• _WHAT YOU NEED TO DO_
Drop the images; return everything else in the listing below exactly.

• _DATASET EXCERPT_
****
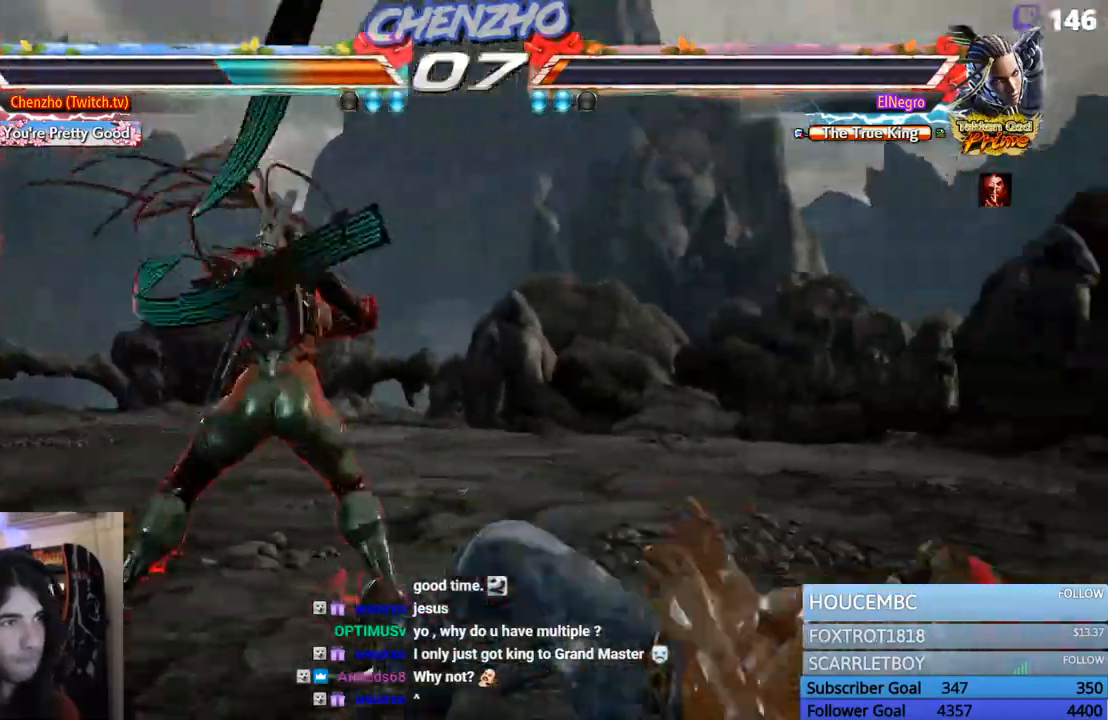
{"buttons": [], "events": [[133, "SQUARE", "up"], [150, "DPAD_DOWN", "up"]]}
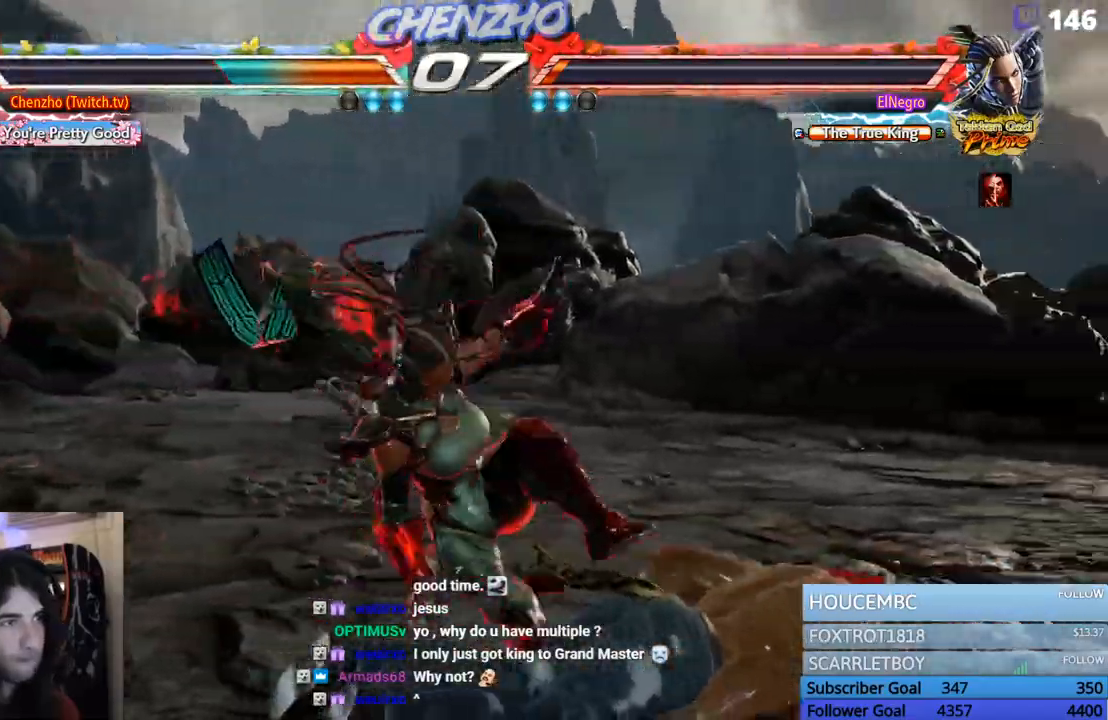
{"buttons": [], "events": []}
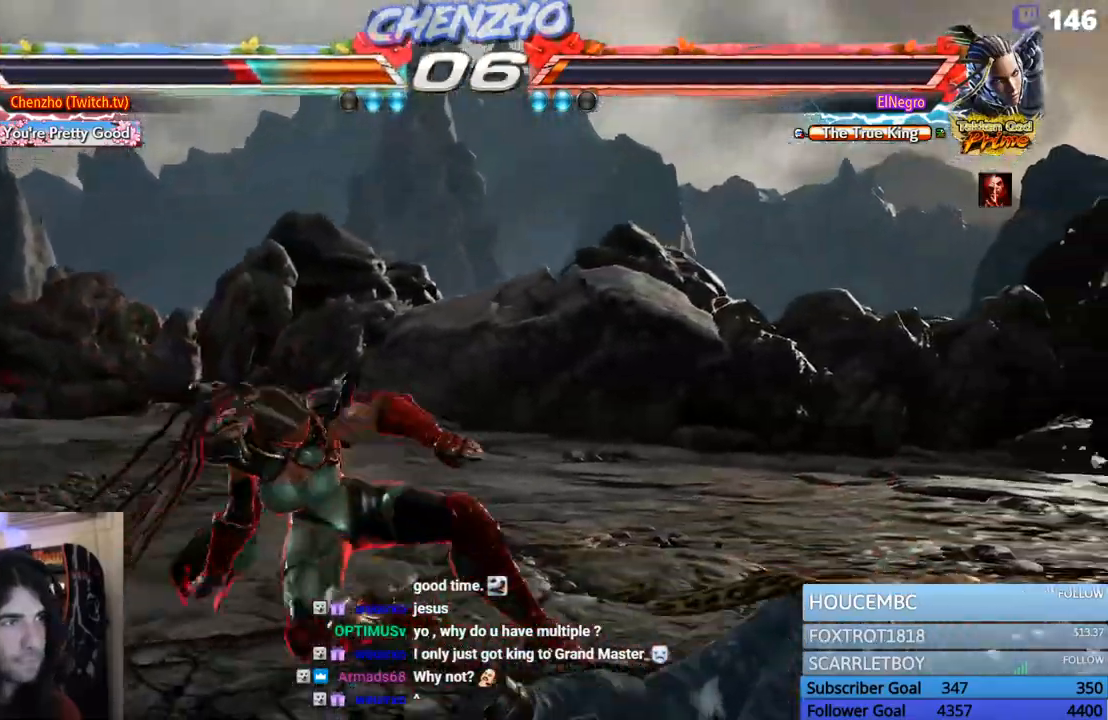
{"buttons": ["SQUARE", "DPAD_DOWN"], "events": [[17, "DPAD_DOWN", "down"], [133, "SQUARE", "down"], [233, "SQUARE", "up"], [300, "SQUARE", "down"], [400, "SQUARE", "up"], [450, "SQUARE", "down"]]}
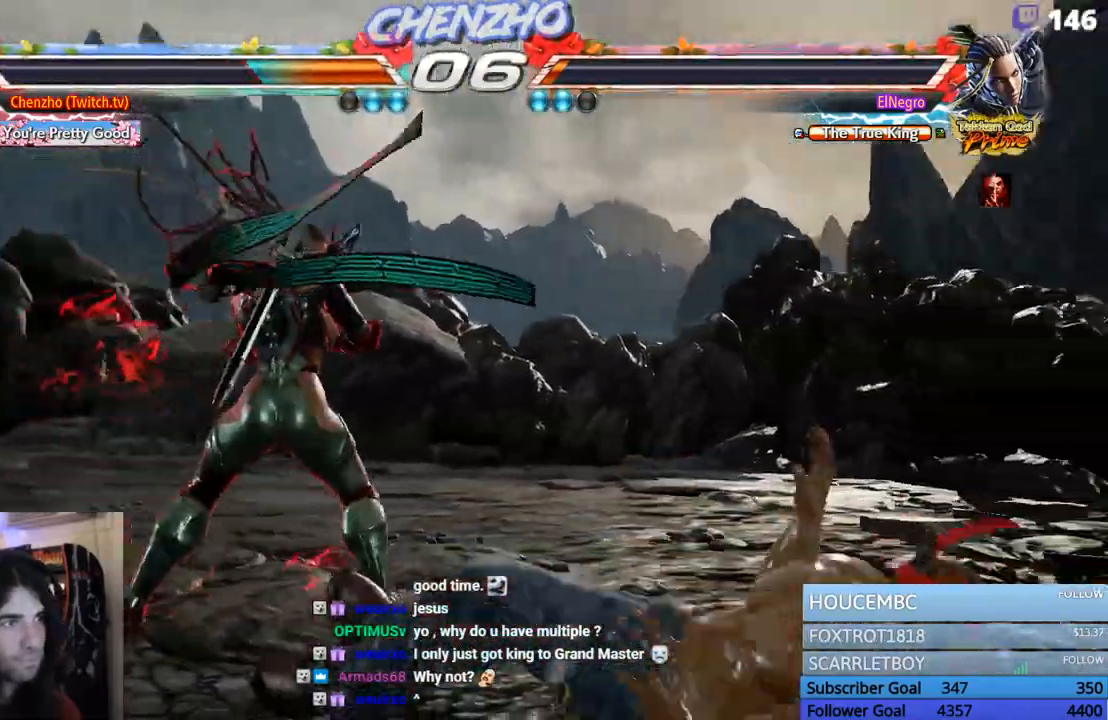
{"buttons": ["DPAD_DOWN"], "events": [[67, "SQUARE", "up"], [133, "SQUARE", "down"], [233, "SQUARE", "up"], [300, "SQUARE", "down"], [450, "SQUARE", "up"]]}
****
• _RESULT FOR THIS TASK_
{"buttons": [], "events": [[133, "SQUARE", "up"], [150, "DPAD_DOWN", "up"]]}
{"buttons": [], "events": []}
{"buttons": ["SQUARE", "DPAD_DOWN"], "events": [[17, "DPAD_DOWN", "down"], [133, "SQUARE", "down"], [233, "SQUARE", "up"], [300, "SQUARE", "down"], [400, "SQUARE", "up"], [450, "SQUARE", "down"]]}
{"buttons": ["DPAD_DOWN"], "events": [[67, "SQUARE", "up"], [133, "SQUARE", "down"], [233, "SQUARE", "up"], [300, "SQUARE", "down"], [450, "SQUARE", "up"]]}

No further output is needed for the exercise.